U.S. automaker General Motors will repay the federal loans, which it received to come out of bankruptcy, to the American and Canadian governments by June this year, a top executive of the company has said.
“We plan to repay our U.S. and Canadian loans by June of this year,” General Motors (GM) North America President Mark Reuss said in his address on the first day of the Chicago Auto Show here.
GM, which had entered into bankruptcy protection on June 1, 2009, will now repay the full USD 6.7 billion investment made under the Troubled Asset Relief Programme (TARP) along with USD 1.4 billion in repayments to the Canadian and Ontario governments by June.
Ruess said GM is making rapid progress and the company now has a “clean, substantially de-leveraged balance sheet for the first time in more than a decade“.
The company is constantly making efforts to improve its cost structure, repay its loans and focus on fundamentals of designing, building and selling “the world’s best vehicles“.
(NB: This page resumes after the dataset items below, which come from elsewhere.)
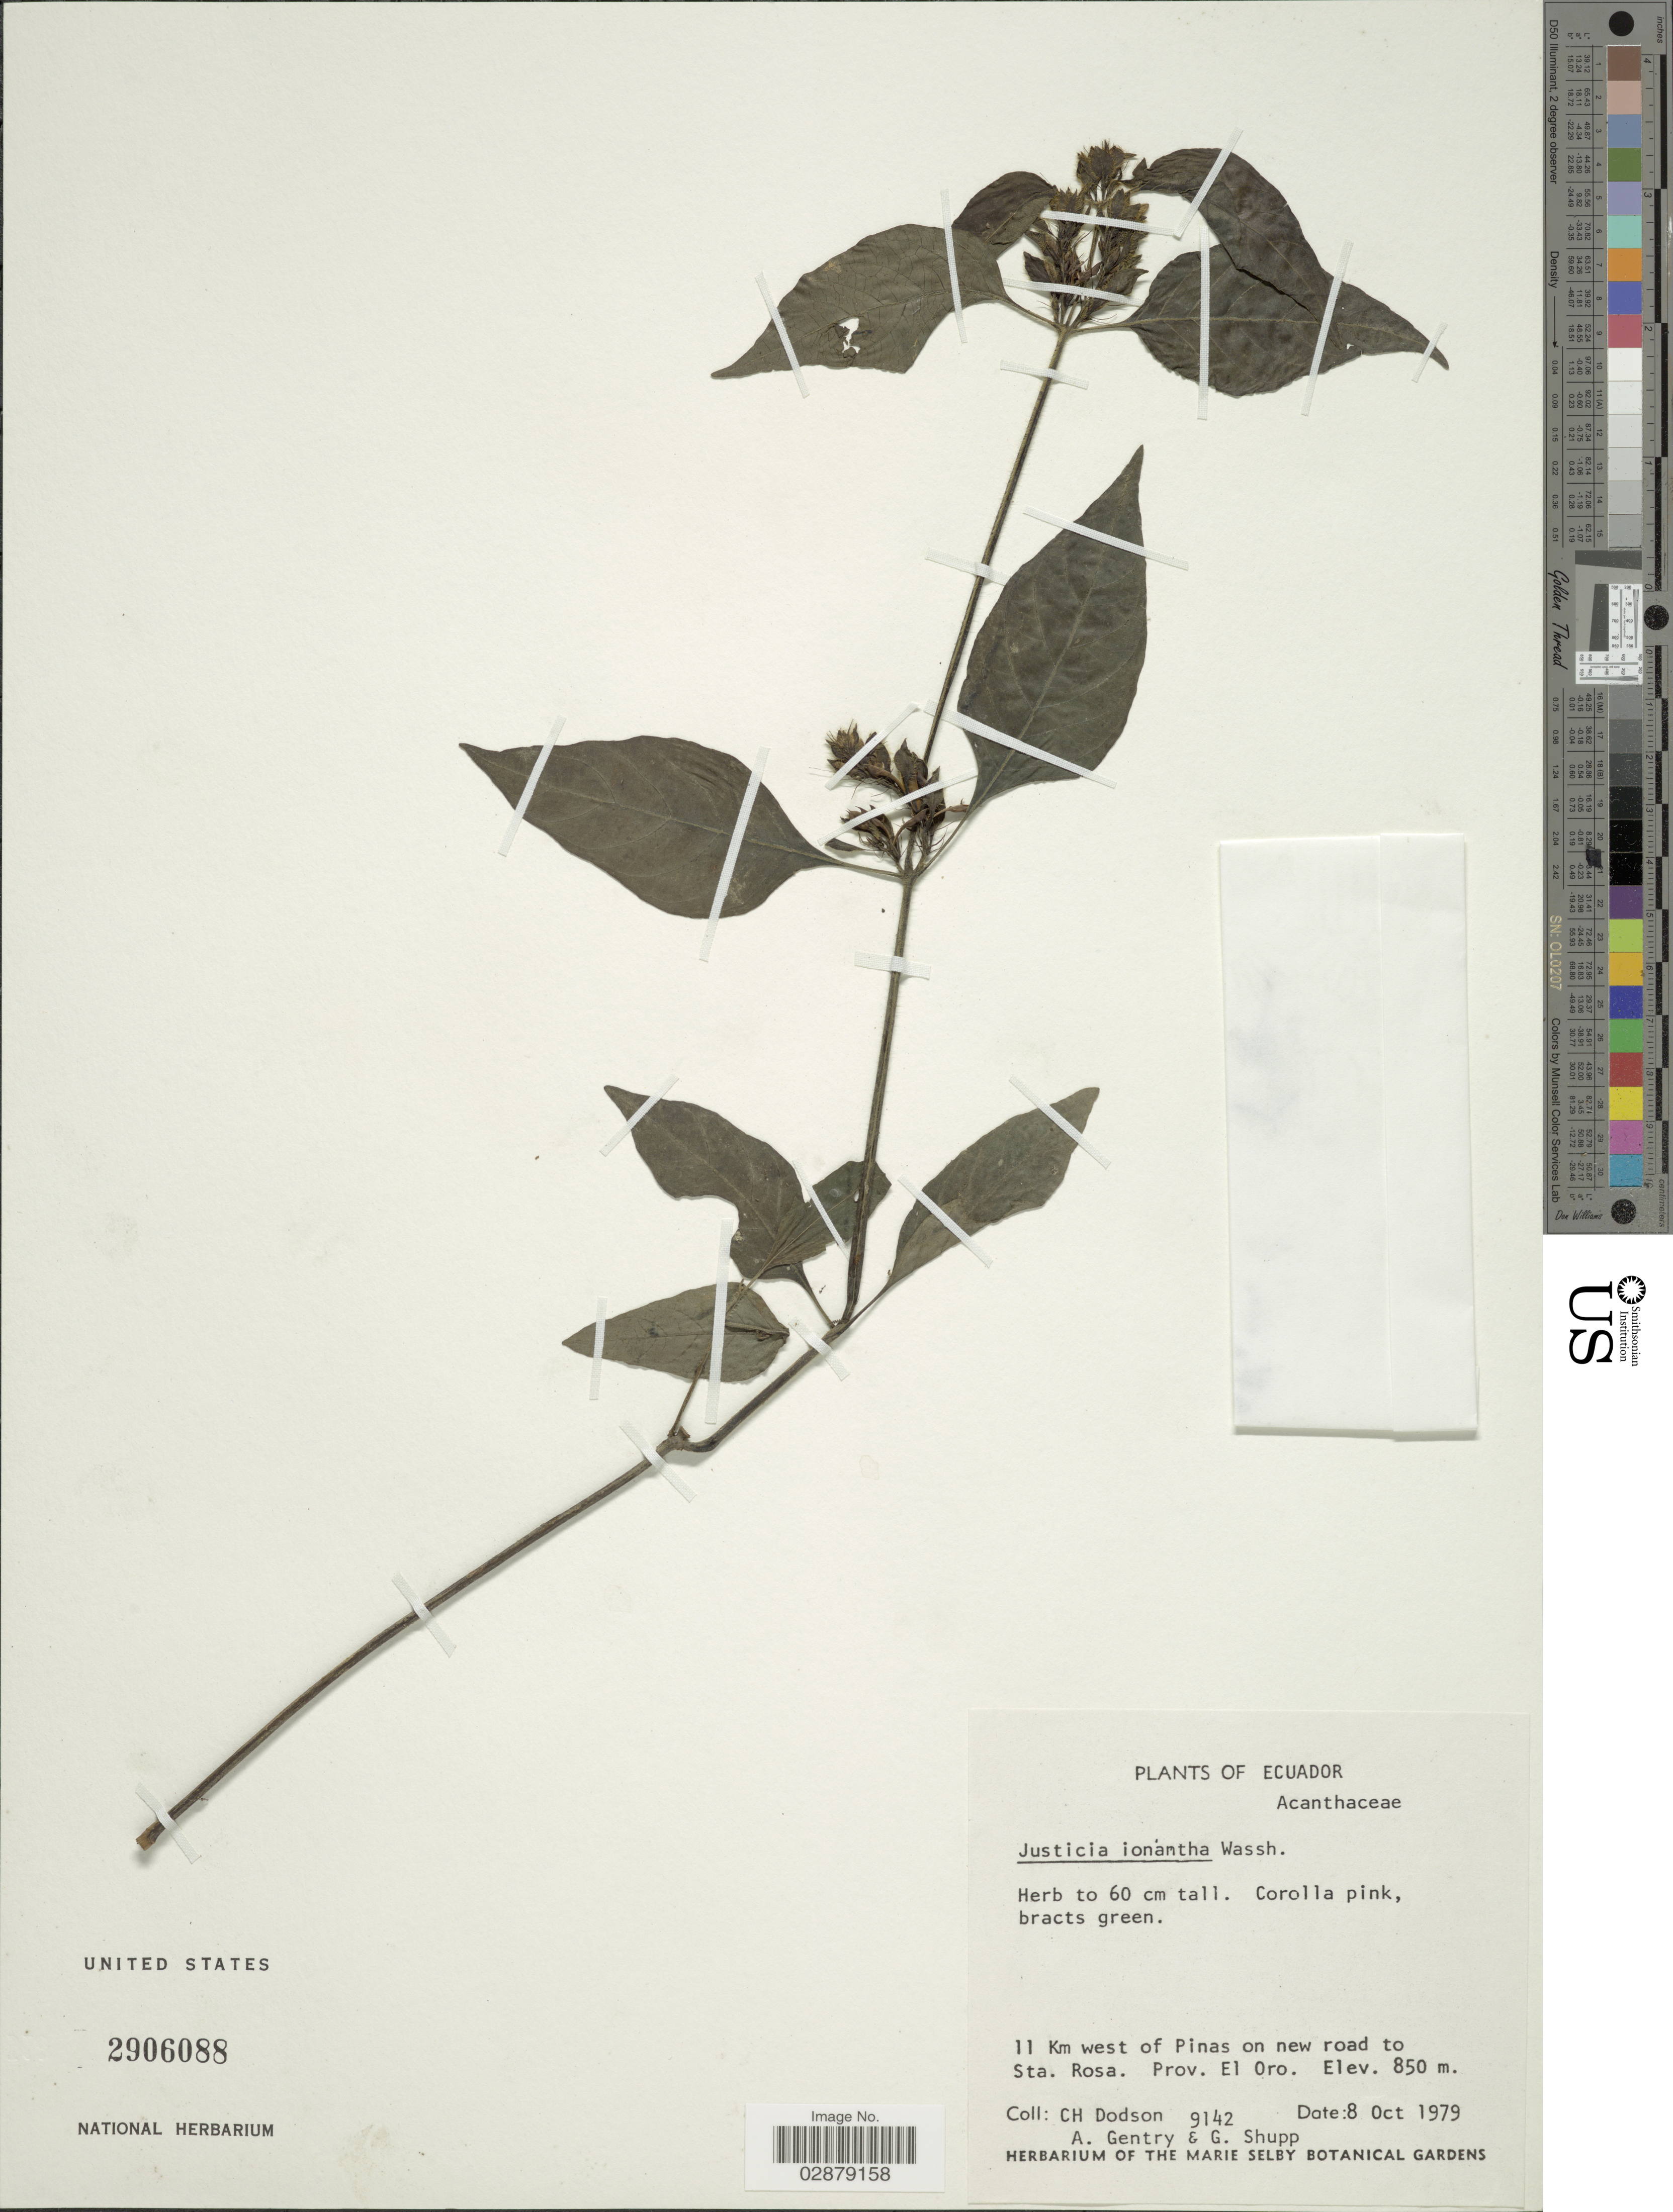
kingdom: Plantae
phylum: Tracheophyta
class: Magnoliopsida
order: Lamiales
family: Acanthaceae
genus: Justicia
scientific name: Justicia ianthina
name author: Wassh.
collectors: C. H. Dodson, A. H. Gentry & G. Shupp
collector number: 9142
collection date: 1979-10-08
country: Ecuador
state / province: El Oro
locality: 11 Km west of Pinas on new road to Sta. Rosa.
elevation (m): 850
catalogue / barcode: US 2906088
At the time of bankruptcy, the automaker had liabilities of USD 172.8 billion and USD 48.4 billion of debt.
Under a massive government bailout package, GM had received USD 49.5 billion. It emerged from bankruptcy protection in July last year, with the U.S. government obtaining 61 per cent and the Canadian government receiving 11.7 per cent stake in the new company.
Ruess also said GM will try to improve relations with its dealers after sending termination notices to about 2,000 retailers last year.
Aiming to connect better with its customers, GM’s chief said he is now using social networking site Facebook and email to communicate directly with customers who have complaints about their vehicles.
“Our overriding goal is excellence in product and customer service. Good enough does not cut it any more,” he said.
Reuss also said the company’s eagerly awaited electric-powered Chevrolet Volt would be ready to debut in a few months. The Volt charges up much like a laptop and its electric-motor battery pack plugs into a 3-prong outlet for a juice-up.